## FRAGMENTO
:::::

Arturo Bonín no era un hombre ajeno a su tiempo. Y para él la actuación y el compromiso social no eran acciones que pudieran escindirse. “Siempre quise ser testigo de mi época”, decía. Y a lo largo de su trayectoria actoral se encargó de refrendar esos dichos sobre el escenario con plena conciencia de que el teatro podía ser un canal propicio para llamar a la reflexión y promover el debate.

“Siempre me interesó la historia en el teatro, un juego colectivo que ayuda a despertar dudas o incógnitas”, sostenía el actor para explicar el motivo que lo llevaba a embarcarse en distintas obras en las que la dramaturgia ahondaba en temáticas de contenido histórico y político. “Me gusta involucrarme en proyectos que reflexionen sobre lo que nos pasa. Si uno no puede contar quién es o quiénes somos, y si como actor no puede dejar eso plasmado en una obra o en una película, nuestros hijos y nietos no van a saber quiénes son ellos. Lo entiendo así, como una forma de herencia”.

:::::

## PREGUNTAS POR RESPONDER
[1] Indica si cada afirmación concuerda con el fragmento sobre Arturo Bonín: (a) Bonín creía que la actuación y el compromiso social podían separarse; (b) Bonín describía el teatro como un juego colectivo; (c) Bonín entendía su trabajo como una forma de herencia. Responde sí o no y cita las palabras del fragmento que lo deciden.
[2] Por favor, transcribe del fragmento el pasaje que empieza con "Arturo Bonín no" y sigue hasta "promover el debate.".
Para resolver las tareas, basate solo en el fragmento.

## DATOS DEL EJERCICIO
:::::

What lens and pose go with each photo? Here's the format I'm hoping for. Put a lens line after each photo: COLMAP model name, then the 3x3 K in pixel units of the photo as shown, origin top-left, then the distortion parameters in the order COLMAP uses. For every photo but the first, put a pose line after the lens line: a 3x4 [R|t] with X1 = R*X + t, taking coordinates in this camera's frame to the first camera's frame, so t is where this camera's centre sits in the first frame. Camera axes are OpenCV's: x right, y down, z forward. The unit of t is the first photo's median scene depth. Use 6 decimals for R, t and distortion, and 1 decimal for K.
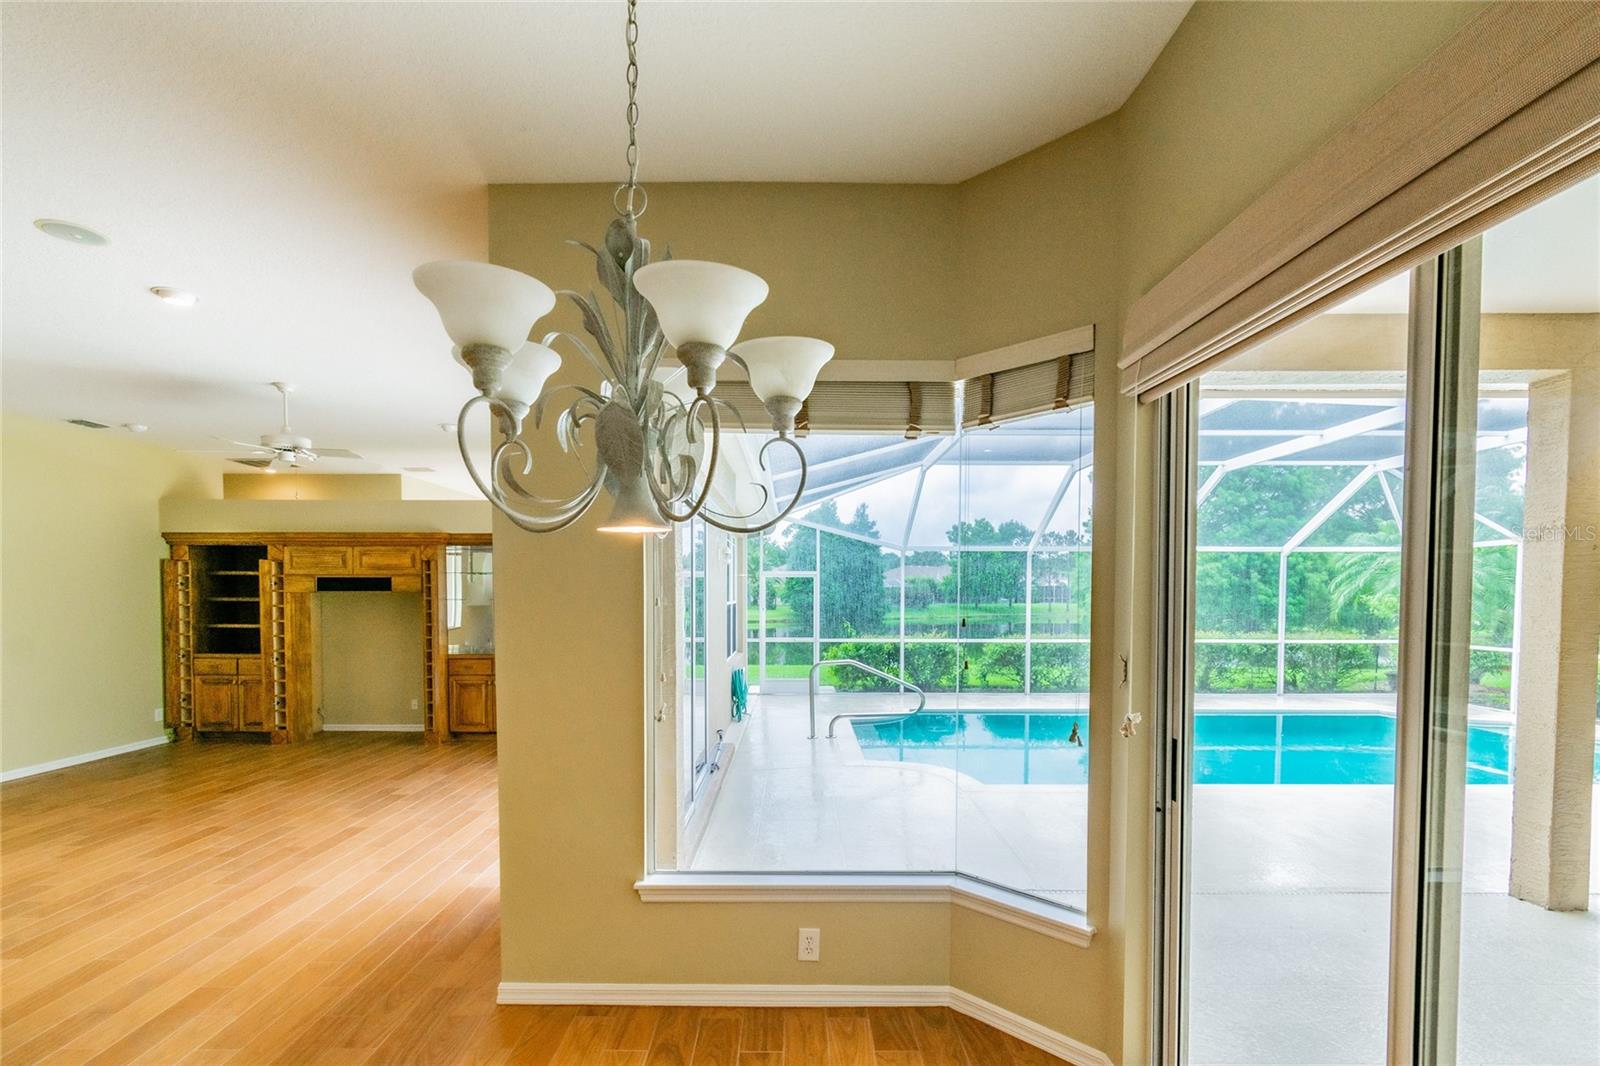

:::::

## RESPUESTAS
[1]
(a) No: "para él la actuación y el compromiso social no eran acciones que pudieran escindirse".
(b) Sí: "un juego colectivo que ayuda a despertar dudas o incógnitas".
(c) Sí: "Lo entiendo así, como una forma de herencia".

[2]
Arturo Bonín no era un hombre ajeno a su tiempo. Y para él la actuación y el compromiso social no eran acciones que pudieran escindirse. “Siempre quise ser testigo de mi época”, decía. Y a lo largo de su trayectoria actoral se encargó de refrendar esos dichos sobre el escenario con plena conciencia de que el teatro podía ser un canal propicio para llamar a la reflexión y promover el debate.